**Problem statement**.
Consider the listing below. Extract exactly the lines from the line containing "Breast MRI, one" to the line containing "(x=136, y=126) px", both included.

**Working data**.

┌──

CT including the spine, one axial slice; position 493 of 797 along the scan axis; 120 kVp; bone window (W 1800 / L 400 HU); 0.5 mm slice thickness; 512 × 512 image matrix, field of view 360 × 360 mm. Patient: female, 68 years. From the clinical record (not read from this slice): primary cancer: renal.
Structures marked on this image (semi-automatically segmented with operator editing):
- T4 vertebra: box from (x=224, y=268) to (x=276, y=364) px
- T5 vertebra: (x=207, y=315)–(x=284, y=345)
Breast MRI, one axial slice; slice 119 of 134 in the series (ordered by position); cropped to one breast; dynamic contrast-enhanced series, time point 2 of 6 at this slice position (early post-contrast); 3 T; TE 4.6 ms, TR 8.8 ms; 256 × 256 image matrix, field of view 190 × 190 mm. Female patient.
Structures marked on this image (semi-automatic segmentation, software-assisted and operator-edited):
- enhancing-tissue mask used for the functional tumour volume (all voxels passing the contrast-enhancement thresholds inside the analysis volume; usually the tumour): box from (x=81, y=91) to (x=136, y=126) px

└──
┌──

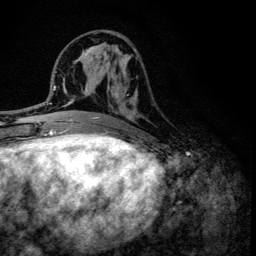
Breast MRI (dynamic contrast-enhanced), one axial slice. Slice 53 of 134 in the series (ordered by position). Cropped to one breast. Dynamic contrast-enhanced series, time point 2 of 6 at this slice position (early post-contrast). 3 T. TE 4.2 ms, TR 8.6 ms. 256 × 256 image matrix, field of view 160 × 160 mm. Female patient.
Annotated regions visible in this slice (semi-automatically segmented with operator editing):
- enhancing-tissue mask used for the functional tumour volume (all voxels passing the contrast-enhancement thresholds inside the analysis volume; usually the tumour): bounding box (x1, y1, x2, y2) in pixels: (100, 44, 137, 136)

└──

**Solution to the problem**.
Breast MRI, one axial slice; slice 119 of 134 in the series (ordered by position); cropped to one breast; dynamic contrast-enhanced series, time point 2 of 6 at this slice position (early post-contrast); 3 T; TE 4.6 ms, TR 8.8 ms; 256 × 256 image matrix, field of view 190 × 190 mm. Female patient.
Structures marked on this image (semi-automatic segmentation, software-assisted and operator-edited):
- enhancing-tissue mask used for the functional tumour volume (all voxels passing the contrast-enhancement thresholds inside the analysis volume; usually the tumour): box from (x=81, y=91) to (x=136, y=126) px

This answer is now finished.